Boyer grew up in segregated New Orleans and wasn’t afraid to call things as she saw them, according to her family.
She picketed stores that wouldn’t hire black workers and railed against the scarcity of color leading Easton-area classrooms. Her many letters to the editor published in The Express and The Express-Times often drew a raft of responses.
“She wasn’t always that diplomatic,” said Marvin Boyer, 67, of Palmer Township. “But pretty words aren’t always true and true words aren’t always pretty.”
She taught her family that hard work and education are the keys to a better life, Marvin Boyer said.
“I don’t remember her buying anything for herself,” he said. “She sacrificed for us.
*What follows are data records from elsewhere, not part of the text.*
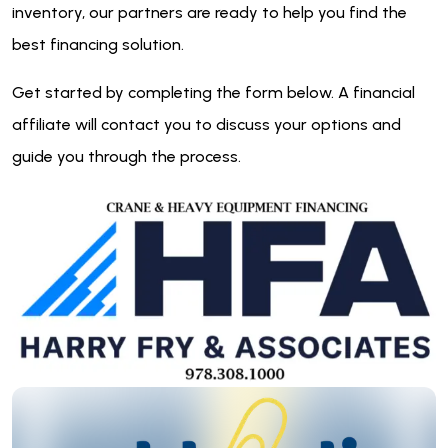
inventory, our partners are ready to help you find the
best financing solution.
Get started by completing the form below. A financial
affiliate will contact you to discuss your options and
guide you through the process.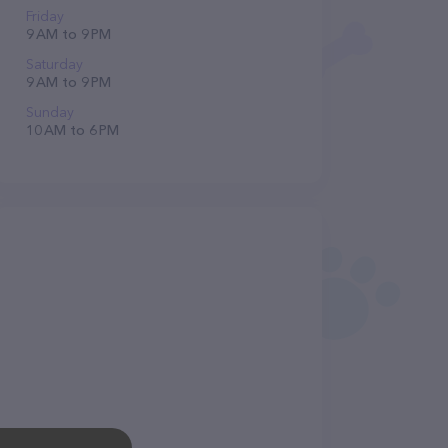
Friday
9 AM to 9 PM
Saturday
9 AM to 9 PM
Sunday
10 AM to 6 PM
Mom gave it all. She loved her family and she loved her community.”
The refurbished community room was two years in the making. Dozens of volunteers planned and worked on it. Its centerpiece is a wall with a portrait by Easton-area artist and middle school teacher Valerie Wheeler Davis.
Marvin Boyer said he was grateful for the turnout and it was appropriate the dedication was held Monday.
It came on the 50th anniversary of the neighborhood center, which maintains a food pantry and urban garden and administers rental and utility assistance programs, as well as a transitional shelter for working families.
It also came on Juneteenth, which is observed in black culture on June 19 and commemorates the end of slavery in the U.S.
“My mother was a student of black history that she taught to us,” Marvin Boyer said.
The community room isn’t the only thing named for Clarine Boyer. Starting next year, the Easton NAACP will recognize her commitment with the Clarine Boyer Foot Soldier of Justice Award, given at the Freedom Fund banquet to a community volunteer for outstanding service, said branch President Lance Wheeler.